7 blogs, 7 days - Apply a risk based approach to justify upgrades

7 blogs, 7 days - Apply a risk based approach to justify upgrades

Not if, but when.

The most obvious reason for a safety system upgrade would be if the plant was experiencing multiple unexpected outages or trips in a year – then the justification would be easy! However, just because it hasn’t failed doesn’t mean that it won’t fail – it’s all a question of probability / likelihood, or “When, not If”. If you wait until something fails, then it becomes urgent, and vital resources need to be diverted from existing projects or budgets to resolve the issue. This often results in higher overall costs such as compressed schedule, paying a premium to expedite spares / repairs, getting the knowledge and expertise required at a moment’s notice.

The biggest impact of any unforced outage is the impact of business interruption (i.e. the consequence). The entire production planning and scheduling can be thrown of balance, supply contract commitments can be placed in jeopardy, off specification product may be produced that has to be written off, production targets are missed, the list continues.

Let the risk matrix be your friend

I have always struggled how to provide a simple visual of the many factors associated with modernizing any safety system. One method that I have used often with good success is the Risk Matrix, as it is a common denominator across all operating companies (although many use different sizes, 4x4, 5x5, 8x8) but they all know and understand the matrix. So, if you ignore the math behind the matrix (its hard to calculate the Likelihood, but the consequences remain the same!) then the risk matrix provides a simple, easy to understand, common view around which to have the discussion e.g.

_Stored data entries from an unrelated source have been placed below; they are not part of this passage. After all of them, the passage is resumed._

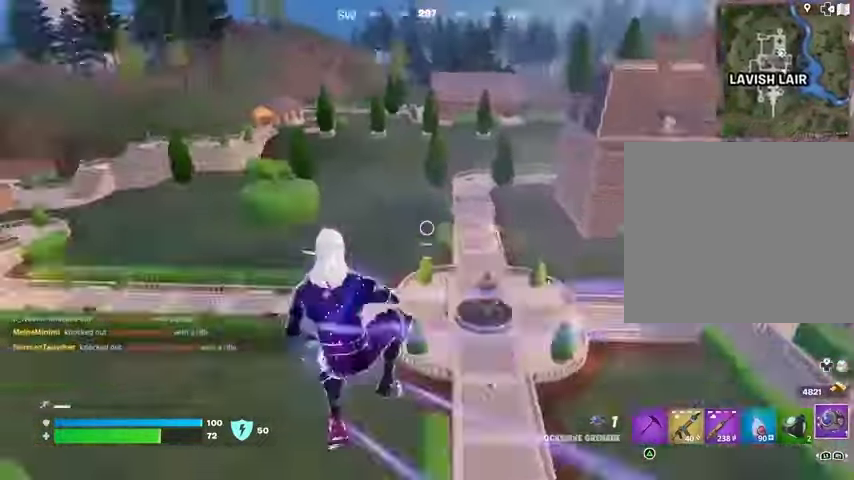
{"buttons": [], "left_stick": "up-left", "right_stick": "center", "events": [[133, "right_stick", "center"], [233, "left_stick", "up-left"]]}
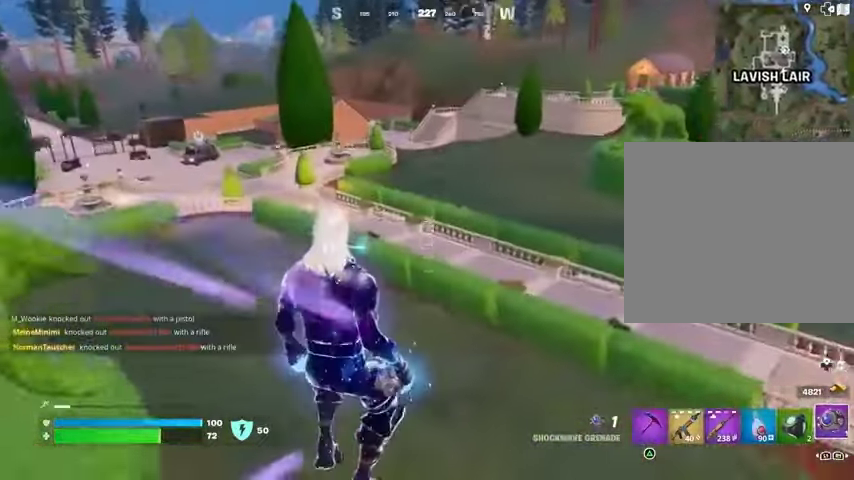
{"buttons": [], "left_stick": "up", "right_stick": "center", "events": [[67, "R3", "down"], [167, "R3", "up"], [200, "right_stick", "left"], [233, "left_stick", "up"], [333, "right_stick", "center"]]}
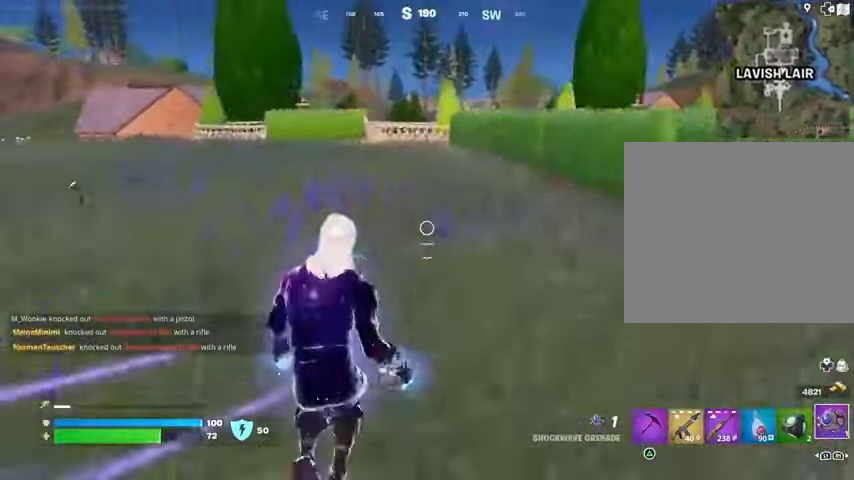
{"buttons": ["TRIANGLE", "R1"], "left_stick": "up", "right_stick": "center", "events": [[133, "CROSS", "down"], [200, "CROSS", "up"], [200, "left_stick", "up-left"], [433, "R1", "down"], [433, "left_stick", "up"], [500, "TRIANGLE", "down"]]}
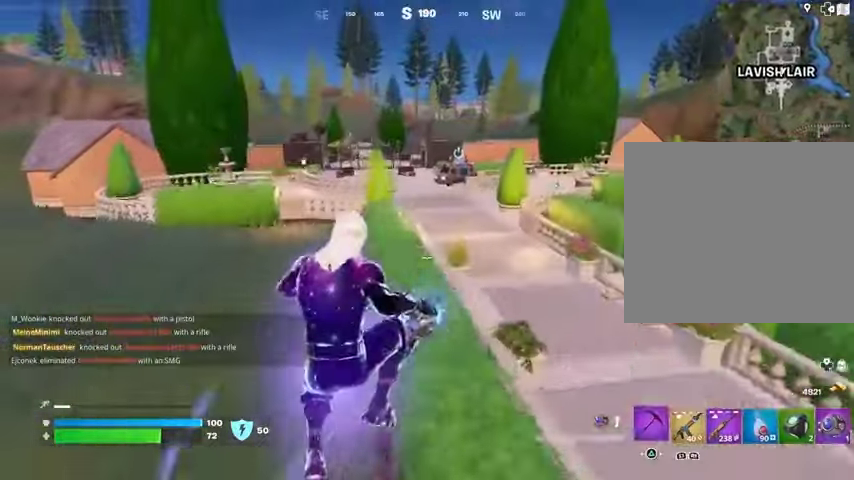
{"buttons": [], "left_stick": "up", "right_stick": "center", "events": [[67, "R1", "up"], [67, "TRIANGLE", "up"]]}
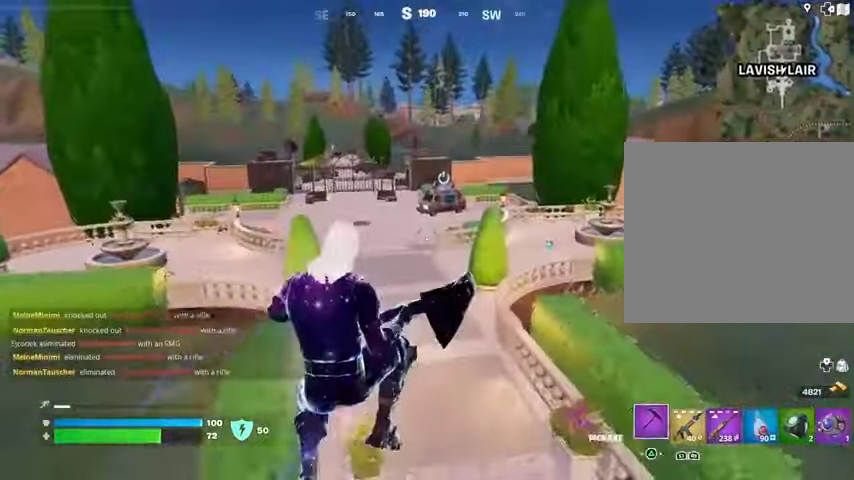
{"buttons": [], "left_stick": "up", "right_stick": "center", "events": [[100, "R1", "down"], [200, "R1", "up"], [400, "R3", "down"], [467, "R3", "up"]]}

No alt text provided for this image

One other approach is to justify the upgrade in terms of Risk Reduction achieved per $1 spent:

No alt text provided for this image

In other word’s if I compare competing project funding requests, then I am more likely to be successful if I can prove / demonstrate that the upgrade project provides greater risk reduction to the business for each dollar spent than other competing projects.

TIP: It may be worth factoring in “What if” scenarios into the ROI calculation to demonstrate the business consequence

If such an event has actually happened, then real numbers can be ascertained and used to support the ROI. If not, then some “what if” scenarios with prove useful in raising awareness and showing the cascade effect it has on the business. To most organizations, customer satisfaction is a key metric, and often has the management’s attention. Anything that has the potential to impact that metric often gets attention!

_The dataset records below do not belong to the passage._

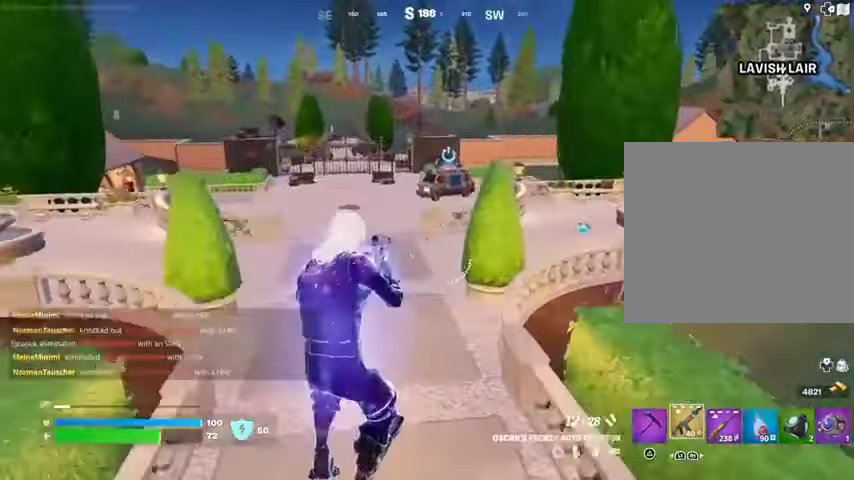
{"buttons": [], "left_stick": "up", "right_stick": "center", "events": [[333, "CROSS", "down"], [400, "CROSS", "up"], [400, "SQUARE", "down"], [433, "SQUARE", "up"]]}
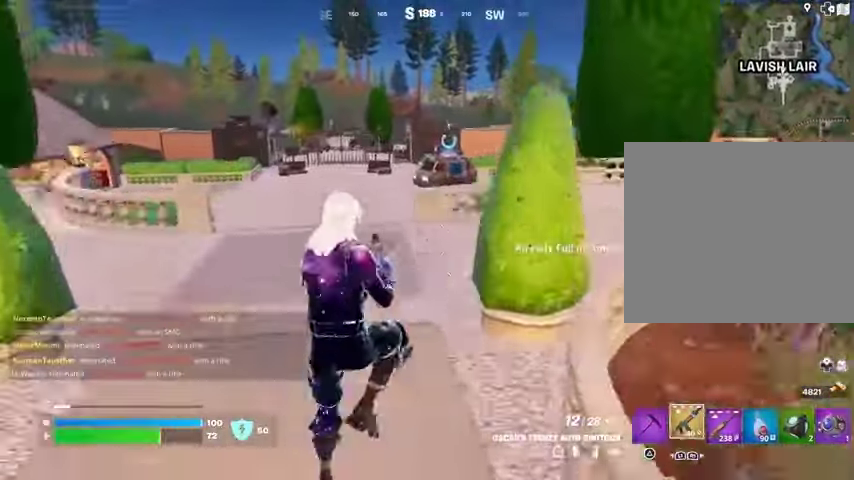
{"buttons": ["R1"], "left_stick": "up", "right_stick": "center", "events": [[400, "R1", "down"], [400, "R3", "down"], [500, "R3", "up"]]}
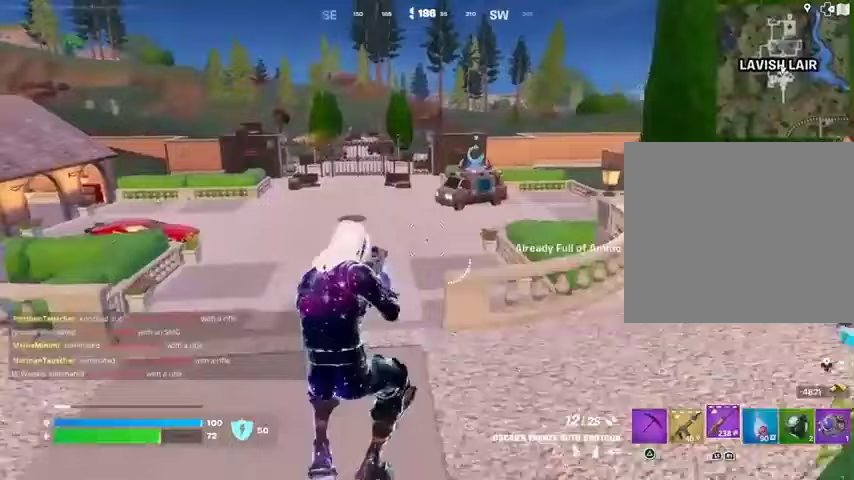
{"buttons": [], "left_stick": "up", "right_stick": "center", "events": [[33, "R1", "up"], [267, "SQUARE", "down"], [333, "SQUARE", "up"], [400, "SQUARE", "down"], [500, "SQUARE", "up"]]}
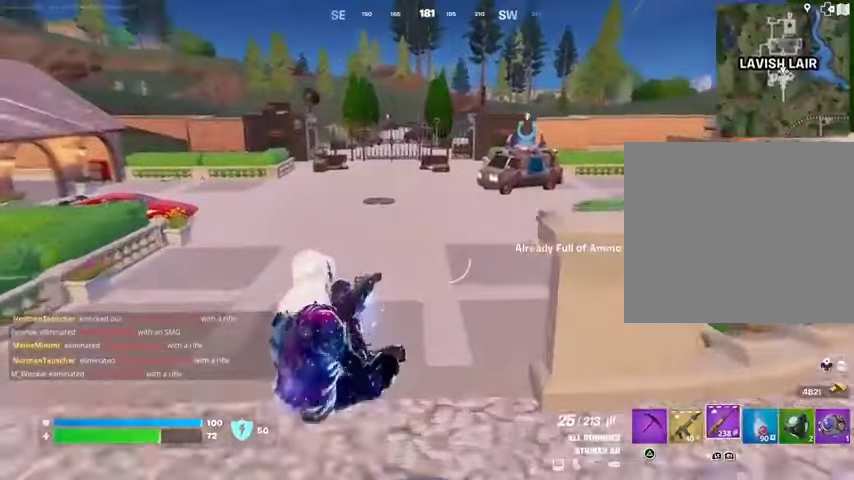
{"buttons": ["TRIANGLE", "L1"], "left_stick": "up", "right_stick": "center", "events": [[133, "CROSS", "down"], [200, "CROSS", "up"], [433, "L1", "down"], [500, "TRIANGLE", "down"]]}
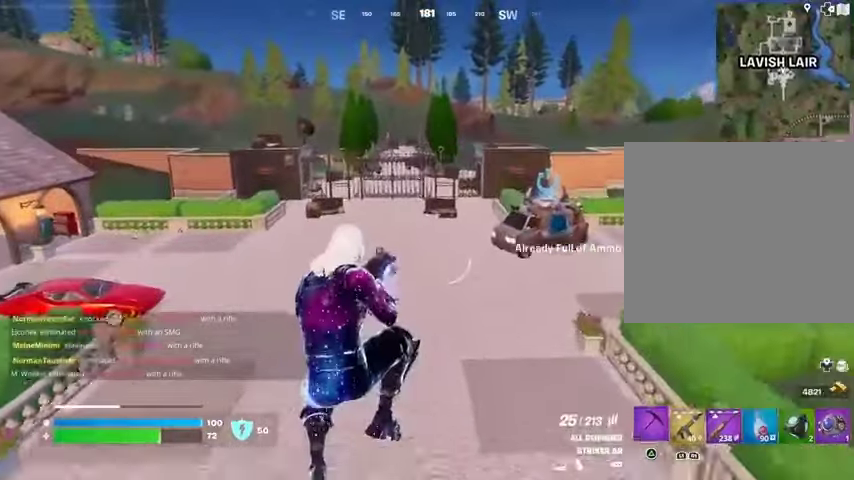
{"buttons": [], "left_stick": "up", "right_stick": "left", "events": [[67, "L1", "up"], [100, "R1", "down"], [100, "TRIANGLE", "up"], [167, "TRIANGLE", "down"], [200, "TRIANGLE", "up"], [233, "R1", "up"], [400, "R3", "down"], [467, "R3", "up"], [500, "right_stick", "left"]]}
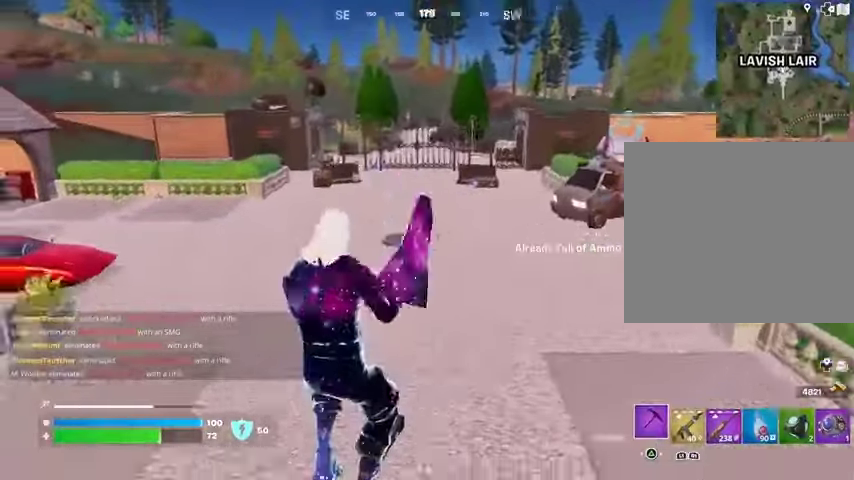
{"buttons": ["R1"], "left_stick": "up", "right_stick": "center", "events": [[133, "right_stick", "center"], [300, "R2", "down"], [333, "CROSS", "down"], [400, "R2", "up"], [433, "CROSS", "up"], [500, "R1", "down"]]}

Without proper planning, you may miss the opportunity to take advantage of improved functionality with the new safety system that may lead to higher ongoing cost of ownership.

Parts Availability or obsolescence

Obsolescence is not reason to upgrade a safety system, but the consequence is! Product obsolescence is a fact of life for any electronics manufacturer. Equipment, controllers, communications, power supplies, I/O cards, workstations get old, certain components are no longer available, it becomes impossible to repair or replace items.

There are several ways in which this situation can be managed:

  • Hold adequate spares and replacements locally on site
  • Work with the automation vendor to provide a central “bonded” stock for the sole use of the operating company
  • Scour the commercial market for spares
  • Plan an upgrade path

Whilst holding inventory locally on site is often preferred, it does lead to additional inventory cost on the books of the business, often means duplication of inventory across multiple units, sites or assets and needs careful management for various hardware and firmware revisions. Holding a central stock can also create additional issues when operating across multiple countries, regions or geographies such as taxes and duties, import / export regulations, time to get the stock from the central location to the operating site.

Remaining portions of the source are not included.